Hi , I am completely new to sailboats ( and a few years with 17" powerboat) I am thinking in purchasing a 23'' to 27'' sailboat to use it as a liveaboard first and then sail back to Venezuela, my home country( from Miami FL)This is not the question wich brand will be better, it''s more what qualities will be better. For example : full fixed keel? I supose yes
Any help will be apreciated
Thanks
Gilbert


----------



## Jeff_H (Feb 26, 2000)

This is a question that involves a lot of subjective issues. For example some might answer that if you are going to sail a boat that small go for the maximum displacement so that you can carry the most amount of supplies and fluids. Someone else might argue that you should go with a simple boat with reasonable speed so that you are able to make reasonably quick passages and therefore not need as much tankage or storage. 

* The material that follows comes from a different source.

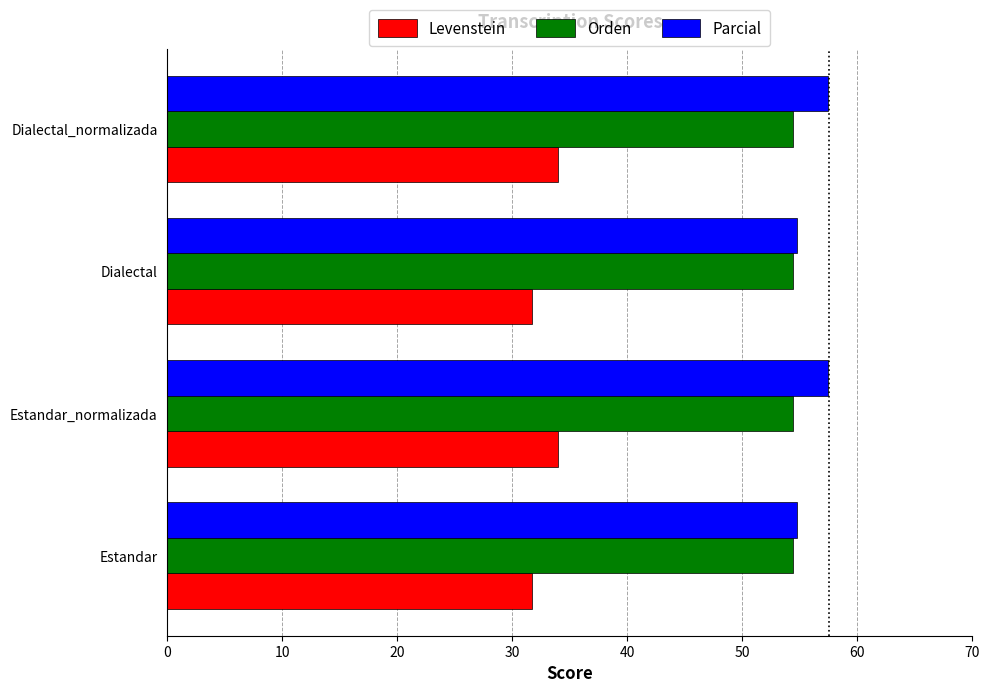

The Orden series shows 15.4 at Estandar. True or false?

False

The example you gave of keel type. Someone could argue go with a full length keel because it will track a little better and will have more area in a grounding. Someone else might argue that most tracking ability on a boat that size is actually dynamic rather than steady state, go with a centerboard boat so that you can balance your helm, get into shallower water and have better performance than a full keel boat. Still, someone else would argue that most boats that size really will not self steer anyway (except perhaps upwind) without some form of windvane or autopilot and that fin keel spade rudder boats work much better than the other two with vanes and autopilots and also offer better performance on all points of sail so make the best choice. 

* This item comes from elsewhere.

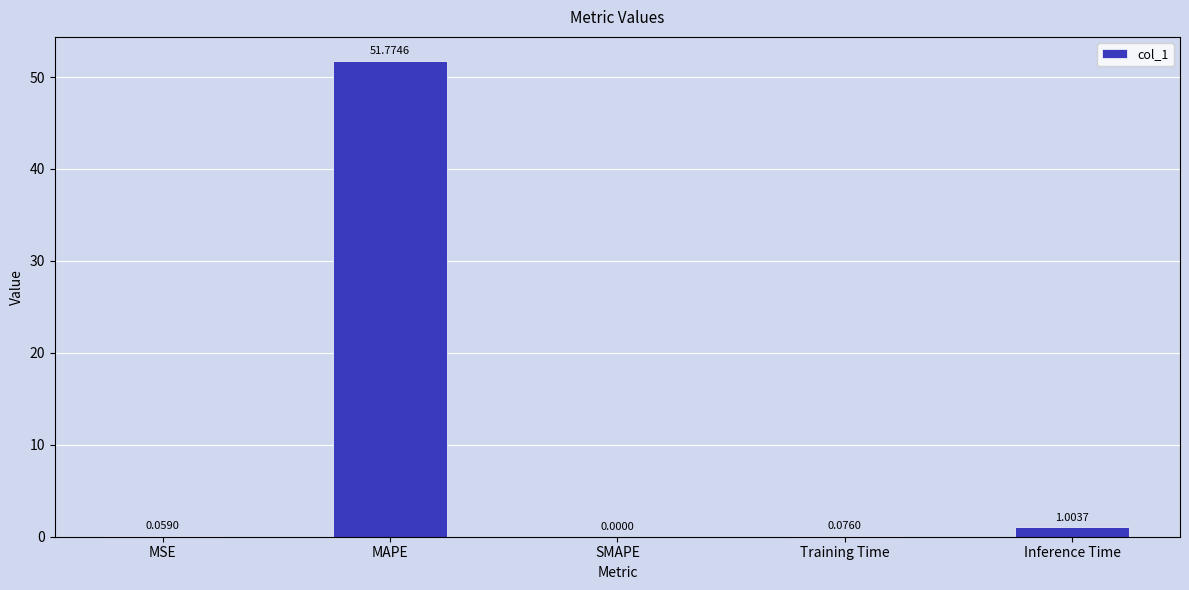

What is the maximum value shown in the chart?

51.8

You can make the same arguements about rigs. You can argue that a cutter rig offers a lot of flexibility in it sail plan and therefore is a good choice. It would be easy for someone else to argue that these are way too small a boat for the extra complexity and weight aloft of a cutter and cutters this size are a real pain in the butt to single-hand since it is is so hard to drag the headsail past the jibstay and so would argue that a masthead sloop rig is the obviuos way to go. And still someone else would argue that a fractional rig is the ideal cruising rig. The jibs are smaller and easier to tack. Fractional rigs are easier to depower so the need to be reefed less. They can be sailed quite easily under a just the mainsail without a jib or under a reefed mainsail in a blow making a really handy self-tacking heavy air set up. 

It is all about perception and what you are comfortable with.

Jeff


----------



## gkaralus (Jun 5, 2003)

Thanks for the replay, I did the example of the keel thinking that the fixed keel was better for blue water because it''s weight (more seaworthy) and being fixed, one less thing I have to worry about , remember I plan to do the trip alone.


----------



## Jeff_H (Feb 26, 2000)

Like I said these choices are about personal preferences and while, after 4 decades of single-handing, I would personally take a fin keel/ outboard spade rudder for a trip like you are proposing if I were going to single-hand in a boat that size, a well reasoned case can be made why each choice is right and each choice is wrong.

Jeff


----------



## Keyne (Aug 28, 2001)

Note, I have not sailed in one of these but based on what you were looking for this sounded perfect:

Sam L. Morse Falmouth Cutter

22 feet long. Designed by the famous Lyle Hess, and primarily built by Sam L. Morse the famous builder of the Bristol Channell Cutter (Its bigger sister). Reportedly easy to single hand, great in light air and heavy weather. They are trailerable and have the same interior layout as the Pardey''s boat Seraffyn which they lived on for 11 years.

They are VERY pricey new but there are 3 used boats available on Yacthworld (search using "Falmouth" for two of the boats and the 3rd can be found with "Sam L Morse"

If you want to read about real stories in the Falmouth cutter check out the site below and read the archived owners letters... people have written in and travelled all over the world in these things.

http://homepage.mac.com/rwsailor/Menu4.html


----------